Collected data entries:
>>
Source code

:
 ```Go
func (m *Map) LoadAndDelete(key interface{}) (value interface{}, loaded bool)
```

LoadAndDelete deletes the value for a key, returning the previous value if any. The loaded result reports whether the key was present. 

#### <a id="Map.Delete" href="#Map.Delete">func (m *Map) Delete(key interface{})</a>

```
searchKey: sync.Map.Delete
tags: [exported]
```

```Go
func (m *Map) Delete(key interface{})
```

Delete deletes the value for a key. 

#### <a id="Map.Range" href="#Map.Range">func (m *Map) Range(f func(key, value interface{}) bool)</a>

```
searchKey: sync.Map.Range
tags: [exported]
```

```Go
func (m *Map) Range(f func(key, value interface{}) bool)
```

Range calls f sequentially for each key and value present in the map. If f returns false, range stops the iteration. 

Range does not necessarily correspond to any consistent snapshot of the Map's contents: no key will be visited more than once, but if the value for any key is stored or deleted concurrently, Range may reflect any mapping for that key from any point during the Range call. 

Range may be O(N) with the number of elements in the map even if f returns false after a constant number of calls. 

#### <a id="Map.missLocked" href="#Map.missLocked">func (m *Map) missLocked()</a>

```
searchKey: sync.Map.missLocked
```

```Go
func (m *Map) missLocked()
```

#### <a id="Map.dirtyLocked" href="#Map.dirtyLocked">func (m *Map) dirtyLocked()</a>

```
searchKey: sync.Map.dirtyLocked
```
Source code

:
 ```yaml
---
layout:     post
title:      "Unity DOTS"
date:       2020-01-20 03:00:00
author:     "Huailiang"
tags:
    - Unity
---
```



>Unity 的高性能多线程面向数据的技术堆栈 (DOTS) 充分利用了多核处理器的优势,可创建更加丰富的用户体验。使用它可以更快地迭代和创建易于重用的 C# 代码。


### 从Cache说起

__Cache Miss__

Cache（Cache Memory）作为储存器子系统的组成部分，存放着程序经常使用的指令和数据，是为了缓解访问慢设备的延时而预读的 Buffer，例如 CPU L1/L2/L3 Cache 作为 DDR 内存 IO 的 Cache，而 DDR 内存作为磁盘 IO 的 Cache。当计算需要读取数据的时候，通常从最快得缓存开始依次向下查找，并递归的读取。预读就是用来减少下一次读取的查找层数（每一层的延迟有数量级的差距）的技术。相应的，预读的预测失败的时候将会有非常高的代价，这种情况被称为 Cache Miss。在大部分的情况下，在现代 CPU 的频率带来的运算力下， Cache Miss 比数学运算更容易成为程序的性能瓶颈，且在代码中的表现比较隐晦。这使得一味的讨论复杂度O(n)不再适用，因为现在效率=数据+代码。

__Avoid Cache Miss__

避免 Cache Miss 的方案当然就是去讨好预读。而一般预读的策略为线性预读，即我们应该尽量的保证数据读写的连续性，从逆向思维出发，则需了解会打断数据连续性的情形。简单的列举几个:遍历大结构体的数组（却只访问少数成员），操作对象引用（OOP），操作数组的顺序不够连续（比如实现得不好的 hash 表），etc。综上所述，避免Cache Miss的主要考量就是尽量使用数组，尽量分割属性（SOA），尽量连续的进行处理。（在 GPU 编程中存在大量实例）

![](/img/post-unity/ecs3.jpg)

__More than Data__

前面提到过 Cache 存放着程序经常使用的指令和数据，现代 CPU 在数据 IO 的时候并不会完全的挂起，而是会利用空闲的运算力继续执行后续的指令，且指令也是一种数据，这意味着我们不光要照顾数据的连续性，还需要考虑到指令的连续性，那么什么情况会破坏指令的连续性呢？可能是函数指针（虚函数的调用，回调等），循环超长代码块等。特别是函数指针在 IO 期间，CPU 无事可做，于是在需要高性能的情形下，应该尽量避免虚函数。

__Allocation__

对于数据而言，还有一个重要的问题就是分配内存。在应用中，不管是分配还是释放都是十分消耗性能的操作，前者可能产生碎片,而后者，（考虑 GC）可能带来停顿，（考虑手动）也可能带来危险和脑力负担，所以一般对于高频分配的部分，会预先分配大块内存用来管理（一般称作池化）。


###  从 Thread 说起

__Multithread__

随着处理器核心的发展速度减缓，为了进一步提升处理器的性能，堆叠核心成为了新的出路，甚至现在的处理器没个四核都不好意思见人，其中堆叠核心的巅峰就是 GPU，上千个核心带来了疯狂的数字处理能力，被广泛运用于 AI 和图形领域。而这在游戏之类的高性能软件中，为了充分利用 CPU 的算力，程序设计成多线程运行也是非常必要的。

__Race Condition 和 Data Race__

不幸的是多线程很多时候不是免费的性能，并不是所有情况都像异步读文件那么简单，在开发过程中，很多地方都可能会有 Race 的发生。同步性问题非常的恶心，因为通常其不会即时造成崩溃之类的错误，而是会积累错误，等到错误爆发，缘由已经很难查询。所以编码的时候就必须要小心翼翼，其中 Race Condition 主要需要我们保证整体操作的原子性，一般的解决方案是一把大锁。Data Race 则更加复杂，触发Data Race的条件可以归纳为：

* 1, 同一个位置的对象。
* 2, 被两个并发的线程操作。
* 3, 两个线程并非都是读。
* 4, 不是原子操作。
<<
Problem to solve: Look through the data and gather every line with the string "than" in it.

Answer section:
Range does not necessarily correspond to any consistent snapshot of the Map's contents: no key will be visited more than once, but if the value for any key is stored or deleted concurrently, Range may reflect any mapping for that key from any point during the Range call. 
__More than Data__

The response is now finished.